# 见某人最后一面



## beautifulmind

某人临死，见某人最后一面  用地道的英语怎么表达啊？


----------



## yjhjerry

Someone is dying.To see some one for the last time,to say goodbye forever with/to someone.

我不知道上面的话地不地道，只能作个参考了。=)


----------



## beautifulmind

see someone one last time 是地道的表达 谢谢


----------



## humvee

see someone alive for the last time 才是正确的表达


----------



## Simon Hwang

humvee said:


> see someone alive for the last time 才是正确的表达


这个有点啰嗦了。

还是see someone for the last time好一些

个人意见


----------



## char siu bao

nope, "see someone alive for the last time" 可不地道。"see someone one last time"的确最合适。"say goodbye to someone"也行。


----------



## dyangangel

The point is that you are seeing a dying person. So I guess "see someone alive for the last time" is more accurate under this circumstance?


----------



## samanthalee

"see someone alive for the last time" 好像是用在 “那是我最后一次见到他，之后就听说他去世了。”
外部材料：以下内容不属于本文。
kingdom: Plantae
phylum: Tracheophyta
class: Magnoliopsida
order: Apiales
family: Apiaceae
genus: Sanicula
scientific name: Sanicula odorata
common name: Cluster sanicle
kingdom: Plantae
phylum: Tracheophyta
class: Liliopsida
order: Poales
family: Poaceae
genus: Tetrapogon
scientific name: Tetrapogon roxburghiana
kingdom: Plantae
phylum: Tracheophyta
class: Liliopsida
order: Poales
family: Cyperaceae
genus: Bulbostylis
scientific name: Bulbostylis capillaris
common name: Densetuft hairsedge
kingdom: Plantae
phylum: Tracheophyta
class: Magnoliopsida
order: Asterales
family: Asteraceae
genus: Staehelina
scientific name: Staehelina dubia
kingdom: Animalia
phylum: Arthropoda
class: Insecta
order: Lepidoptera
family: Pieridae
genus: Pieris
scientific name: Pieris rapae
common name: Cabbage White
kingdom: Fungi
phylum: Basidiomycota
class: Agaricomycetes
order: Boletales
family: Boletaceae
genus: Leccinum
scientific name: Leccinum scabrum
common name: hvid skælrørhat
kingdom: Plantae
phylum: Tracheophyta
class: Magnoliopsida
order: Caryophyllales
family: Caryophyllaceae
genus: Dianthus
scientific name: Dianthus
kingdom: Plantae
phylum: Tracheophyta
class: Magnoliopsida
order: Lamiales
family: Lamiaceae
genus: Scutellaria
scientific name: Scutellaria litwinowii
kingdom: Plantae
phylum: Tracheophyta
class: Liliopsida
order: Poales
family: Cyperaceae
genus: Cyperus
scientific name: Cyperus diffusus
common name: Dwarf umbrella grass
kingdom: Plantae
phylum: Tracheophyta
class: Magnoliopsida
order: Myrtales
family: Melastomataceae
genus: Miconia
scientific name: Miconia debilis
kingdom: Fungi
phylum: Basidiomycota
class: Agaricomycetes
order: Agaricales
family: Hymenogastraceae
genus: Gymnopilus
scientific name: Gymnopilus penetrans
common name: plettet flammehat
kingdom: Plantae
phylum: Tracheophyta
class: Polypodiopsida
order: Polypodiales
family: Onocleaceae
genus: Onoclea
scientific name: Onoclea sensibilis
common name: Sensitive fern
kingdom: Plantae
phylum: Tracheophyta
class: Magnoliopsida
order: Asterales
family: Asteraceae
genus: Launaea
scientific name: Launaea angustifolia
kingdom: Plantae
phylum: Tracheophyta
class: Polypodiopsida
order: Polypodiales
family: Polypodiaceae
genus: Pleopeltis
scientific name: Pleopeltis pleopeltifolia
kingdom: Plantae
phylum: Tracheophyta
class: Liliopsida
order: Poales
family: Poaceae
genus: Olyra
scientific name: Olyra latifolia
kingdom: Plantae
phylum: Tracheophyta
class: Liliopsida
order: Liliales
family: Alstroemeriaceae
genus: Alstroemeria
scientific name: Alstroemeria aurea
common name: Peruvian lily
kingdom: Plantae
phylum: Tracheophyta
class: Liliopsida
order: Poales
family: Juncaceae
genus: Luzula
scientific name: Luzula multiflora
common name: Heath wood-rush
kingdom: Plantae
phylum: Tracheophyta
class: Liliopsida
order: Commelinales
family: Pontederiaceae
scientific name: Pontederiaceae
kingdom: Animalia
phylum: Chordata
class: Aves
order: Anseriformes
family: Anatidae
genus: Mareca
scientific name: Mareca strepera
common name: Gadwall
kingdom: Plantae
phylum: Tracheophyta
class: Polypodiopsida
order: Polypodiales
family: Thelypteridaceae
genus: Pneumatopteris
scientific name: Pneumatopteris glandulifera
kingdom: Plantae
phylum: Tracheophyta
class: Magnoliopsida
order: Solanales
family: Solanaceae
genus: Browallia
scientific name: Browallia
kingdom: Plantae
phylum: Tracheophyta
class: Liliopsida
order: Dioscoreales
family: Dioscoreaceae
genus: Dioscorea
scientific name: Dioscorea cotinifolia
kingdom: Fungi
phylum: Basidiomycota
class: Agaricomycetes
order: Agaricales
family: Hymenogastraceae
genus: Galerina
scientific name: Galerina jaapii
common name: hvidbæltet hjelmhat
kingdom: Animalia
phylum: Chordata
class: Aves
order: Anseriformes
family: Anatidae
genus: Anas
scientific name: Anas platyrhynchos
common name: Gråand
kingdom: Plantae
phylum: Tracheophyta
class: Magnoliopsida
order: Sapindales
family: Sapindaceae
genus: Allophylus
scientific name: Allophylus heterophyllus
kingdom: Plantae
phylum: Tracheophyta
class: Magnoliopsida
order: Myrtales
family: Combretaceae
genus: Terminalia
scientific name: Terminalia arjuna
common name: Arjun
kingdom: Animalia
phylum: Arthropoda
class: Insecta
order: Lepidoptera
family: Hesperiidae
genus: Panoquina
“见某人最后一面”则应该是 "see someone one last time"吧……

"say goodbye to someone" 可以是可以，但是这句话除了可以用在“见最后一面”之外，也可以用在“瞻仰遗容”时（生者对死者道别）。


----------



## beautifulmind

I'm with samanthalee on this point.


----------



## char siu bao

"See someone alive for the last time" is technically correct, but it is not what a native speaker would say.  The "alive" is understood from the context.

"XYZ is dying, so I want to see him one last time."


----------



## beautifulmind

Thanks a lot,  Native speaker, cha siu bao.


----------



## fredisaking

How about "see someone for the last time?"


----------



## char siu bao

fredisaking said:


> how about "see someone for the last time?"


 
也可以！


----------



## about:blank

char siu bao said:


> "See someone alive for the last time" is technically correct, but it is not what a native speaker would say.  The "alive" is understood from the context.
> 
> "XYZ is dying, so I want to see him one last time."



I agree with Sam.
_See someone for the last time_ should be something like "We had breakfast together, that was the last time I see him...Then I found him dead on the floor when I got back this afternoon..."
And csb is right, "alive" no needed.


----------